7. The marking method for hot forgings according to claim 5, characterized in that, The step of obtaining a first viewing angle by visually analyzing the local 3D model of the third candidate marking area based on preset observation points includes: Obtain multiple sampling points in the local 3D model; The line connecting the preset observation point to the sampling point is obtained based on the preset spatial coordinate system; Obtain the second visible angle between the connecting line and the second preset plane; The smallest angle among the second viewing angles is selected as the first viewing angle.
8. The marking method for hot forgings according to claim 3, characterized in that, After selecting the target marking area from the first candidate marking areas, the hot forging marking method further includes: Acquire thermal imaging data of the target marking area, obtain the temperature level of the target marking area based on the thermal imaging data, obtain the corresponding material parameters based on the temperature level, and send the forging identification information and the material parameters to the manual terminal to remind the staff to replace the corresponding marking mold.

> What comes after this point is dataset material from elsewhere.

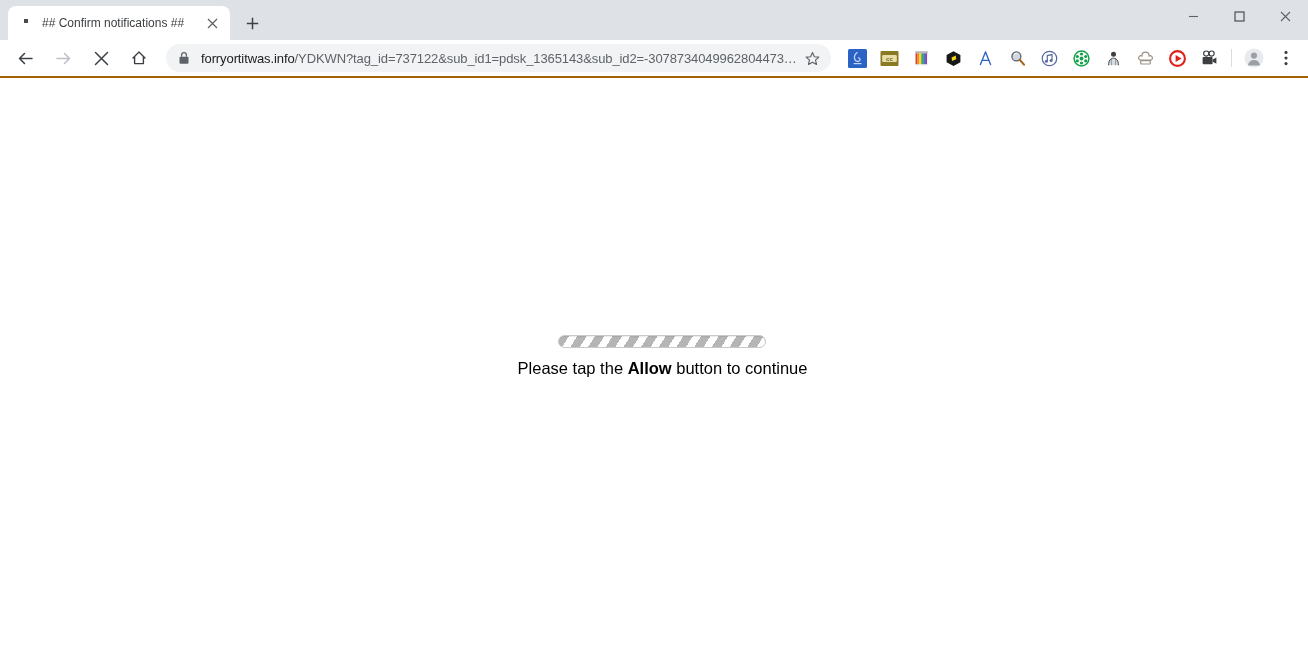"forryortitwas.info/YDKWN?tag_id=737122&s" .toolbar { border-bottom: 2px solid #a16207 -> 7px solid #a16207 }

9. A marking device for hot forgings, characterized in that, The hot forging marking device includes: The acquisition module is used to acquire the forging identification information, first three-dimensional model data and scanned point cloud data of the actual forging; The registration module is used to spatially register the first three-dimensional model data and the point cloud data to obtain the second three-dimensional model data of the actual forging in a preset spatial coordinate system; The positioning module is used to obtain a first candidate marking area based on the second three-dimensional model data and the forging identification information, and to filter the first candidate marking area to obtain the target marking area.
10. A computer device, comprising: A memory, a processor, and a computer program stored in the memory and executable on the processor, characterized in that the processor executes the computer program to implement the steps of the hot forging marking method according to any one of claims 3-8.